Start with a solid IT foundation. If your network is poorly configured, your systems are outdated, or your team lacks basic IT support, cybersecurity investments will underperform. Security tools layered on top of a broken infrastructure create a false sense of protection.
Once your IT foundation is stable, invest in cybersecurity proportional to your risk profile. A law firm, healthcare practice, or financial services company handles sensitive data that makes them high-value targets. A small retail business with limited digital exposure faces a different threat landscape. Your cybersecurity investment should reflect your actual exposure, not just industry fear.

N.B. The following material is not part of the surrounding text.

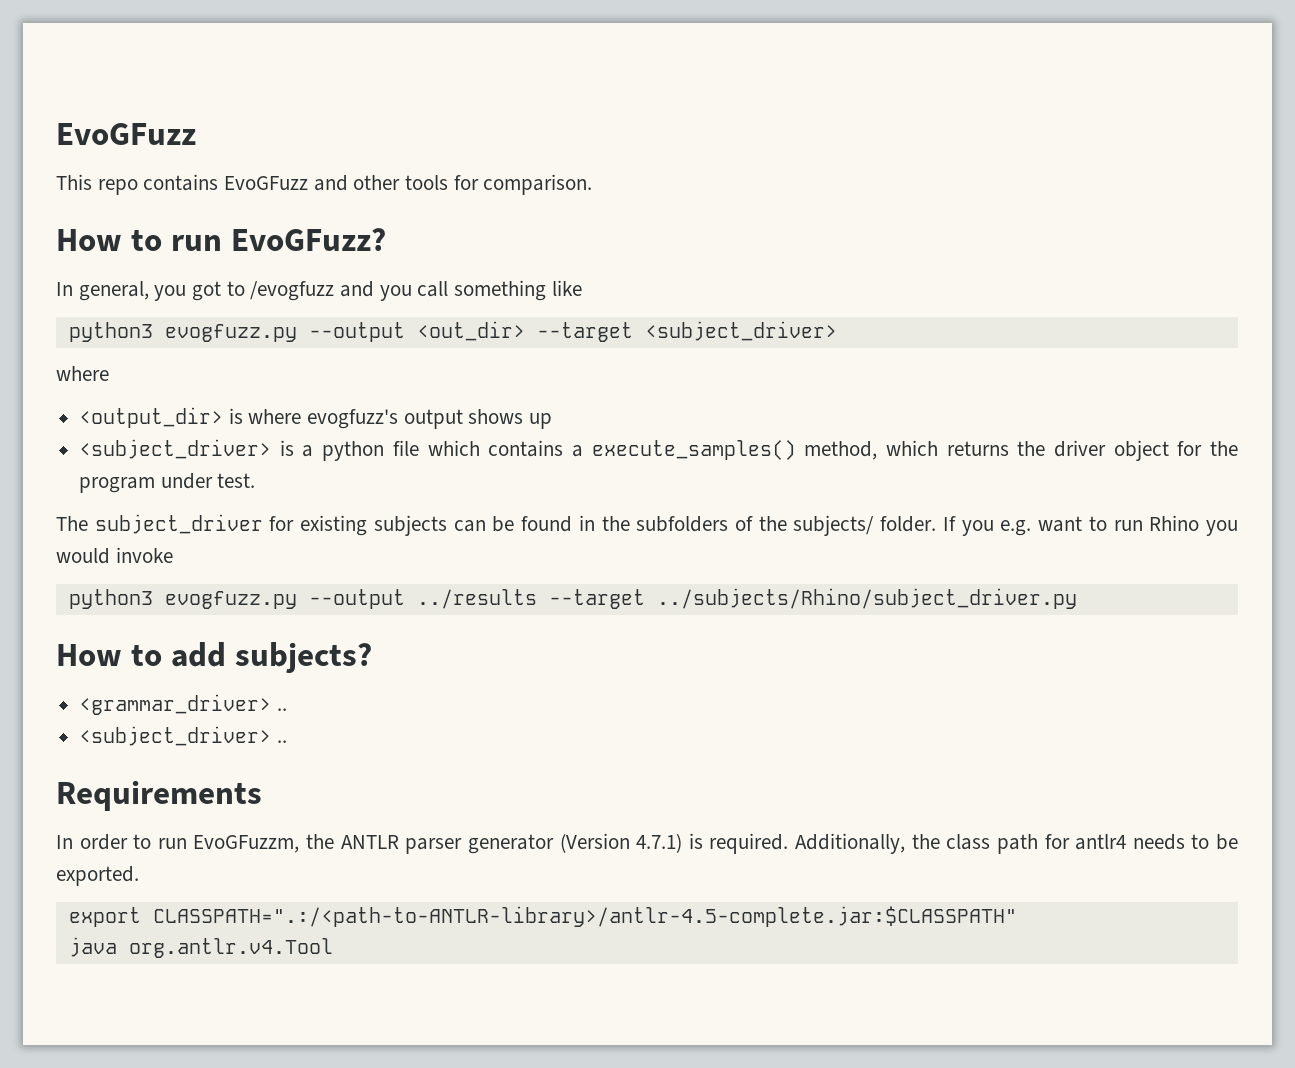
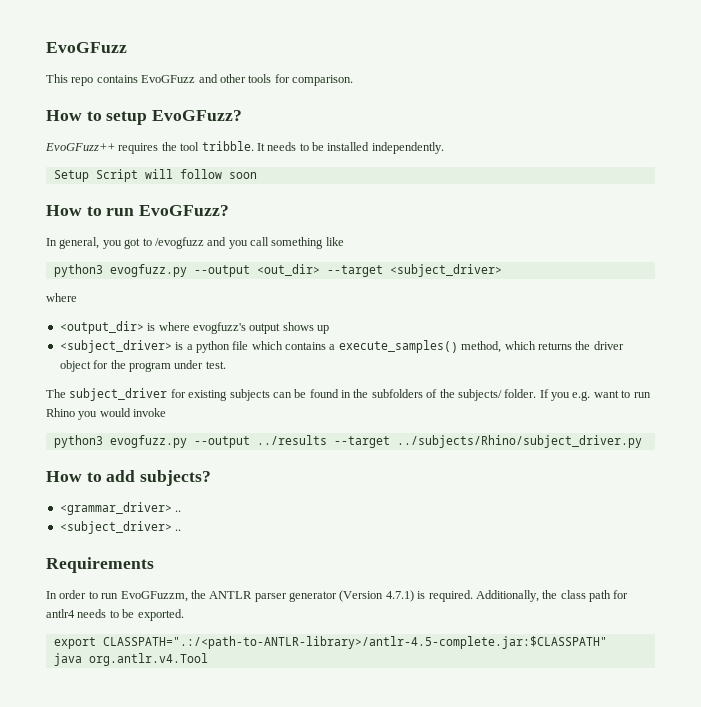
(593, 184) none -> [46,110,243,125] [45,141,444,154] [53,169,257,182] // How to setup EvoGFuzz? // EvoGFuzz++ requires the tool tribble. It needs to be installed independently. // Setup Script will follow soon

The biggest mistake small business owners make is treating cybersecurity as an IT problem. It is a business problem. A ransomware attack, a data breach, or a compliance violation can shut down operations, damage client relationships, and trigger legal liability. Leadership needs to understand the risk and own the response, not delegate it entirely to a technical team.
So Which Is Better: IT or cybersecurity?
Neither is better. They are complementary disciplines that serve different functions within the same ecosystem.
If you are choosing a career path, cybersecurity offers higher average compensation and faster growth, but it rewards those who first build a strong IT foundation. Many of the best cybersecurity professionals spent their early years doing IT work, and that experience makes them more effective.
If you are a business owner deciding where to allocate your technology budget, build IT first and secure it second. Think of it as building a strong structure before installing an alarm system.
At StraatVaart Technologies, the advice we give every client is the same: do not pit these two disciplines against each other. Understand how they work together, and invest in both with a clear sense of priority and purpose.